Business
Naira losses steam at FX market

- remains in life-support
Intense pressure is expected to mount on the Naira throughout 2019 as the Central Bank of Bank (CBN) would have to intensify its support of the local currency for it to maintain its current relative stability, financial experts have posited.
Although the Naira appreciated 1.16 per cent against the Dollar to close $/N358.8 at the parallel segment of the foreign exchange market in 2018, helped by the huge intervention of the apex bank in the market and government promotion of import substitution, it however, depreciated 0.94 per cent to $/N364.41 at the Investors’ and Exporters’ end and shed 0.47 per cent to $/N306.95 at the Interbank segment. But the Naira appreciated 0.05 per cent to $/N 364.94 and 0.06 per cent to $/N360.80 at Investors and Exporters (I&E) forex window and parallel market respectively on Friday but remained unchanged at N306.90 at inter-bank rate.

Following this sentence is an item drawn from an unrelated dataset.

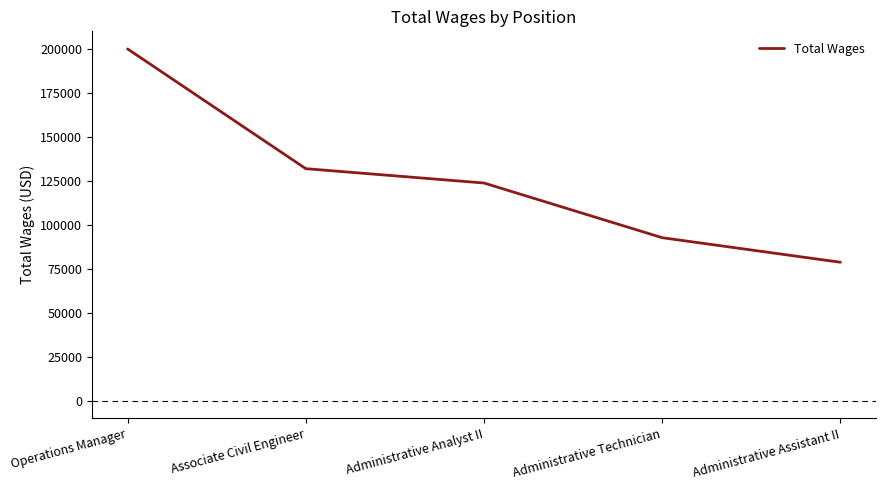

What is the change in value from Administrative Technician to Administrative Assistant II?

-13946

The 38.44 per cent decline in crude oil prices between October and December last year adversely impacted the Naira, propelling the central bank to further massively intervene in the market. The regulator injected over $12 billion into the forex market in 2018, causing the country’s external reserves to deplete almost 10 per cent from its $47.8 billion peak in June 25, 2018 to $43.12 billion at the end of the year.

In the same vein, analysts at FSDH Merchant Bank believe there would likely be a drop in the supply of foreign exchange into Nigeria, resulting in a possible depreciation or devaluation of the Naira as a result of probable drop in the country’s crude oil production and dip in the global crude oil price.
It then advised Nigeria to limit or eliminate its foreign debt, particularly if it does not have foreign exchange receivables as a way of alleviating the possible foreign exchange risk.
The country’s capital importation (foreign investment into the country) shrank 31.12 per cent to $2,855.21 million in the third quarter of 2018 on the back of foreign portfolio investors, who took to flight from the equity market due to the country’s elevated political risk, causing foreign portfolio investment (FPI) to drop 37.74 per cent during this period.
The National Bureau of Statistics is due to release the capital importation figures for the four quarter on February 27, which is expected to further dip.
Meanwhile, Bismarck Rewane, Managing Director, Financial Derivative Company projected that the country’s forex market structure is heading towards full convertibility and a likely weakening of the local currency, underpined on the disturbance in the oil-rich Niger-Delta region and drop in oil prices in 2019.
He predicted that the Naira may be devalued in the course of the year, especially after the general election as the central bank will maintain a tight monetary policy to mop up the excess liquidity in the system from election spending and wage increment, which is expected to take place in the first quarter of the year. He expects the currency to slide to $/N385-395
Nigerian crude oil production averaged at 1.9 million barrel per day in 2018, but the government has projected 2.3 million barrel per day at $60 per barrel. Brent was sold for $60.48 and Light traded $51.59 on Friday. But Rewane feels OPEC would crack, which would propel oil price to crash, encumbering government’s projections.
“I think we have come to some kind of psychological equilibrium of the Naira. What we have not addressed is the cost of keeping it there. The cost of subsidizing the Naira is still very high. Almost every week the CBN will intervene in the market. I think they have come to the comfort level that is what it should be,” Professor Leo Ukpong, a Financial Economist and Dean, School of Business, University of Uyo told Business Hallmark in a telephone conversation.
He foresees the apex bank continuing to manage the value of the local currency in the short-term should President Muhammedu Buhari win the forthcoming election, but in the long-run, the country would have to embrace import substitution to cut down the cost of subsidizing the Naira.
However, it is expected that the country’s capital importation would improve after the general elections, when the heightened political risk would have alleviated, although the winner of the presidential election would determine the extent of faith foreign investors would have in the Nigerian market.
“The monetary authority has stated that price stability will be their focus going forward. Therefore, we expect the domestic currency to remain fairly stable this year. But this depends on the ability of the CBN to defend the Naira, which also depends on the level of reserves which is consequent to the prices of crude oil in the global market,” Moses Ojo, Head, Research and Business Development, Pan-African Capital told Business Hallmark.
The country may also benefit from expectation the U.S. Federal Reserves may have restrained from further rate hike as investors who left Nigeria to take advantage of U.S. rate adjustment in 2018, may return to the country, which bond yields still average over 15 per cent.
The Monetary Policy Committee (MPC) of the central bank would be meeting January 21-22 and the country’s forex market and interest rate would top its agenda.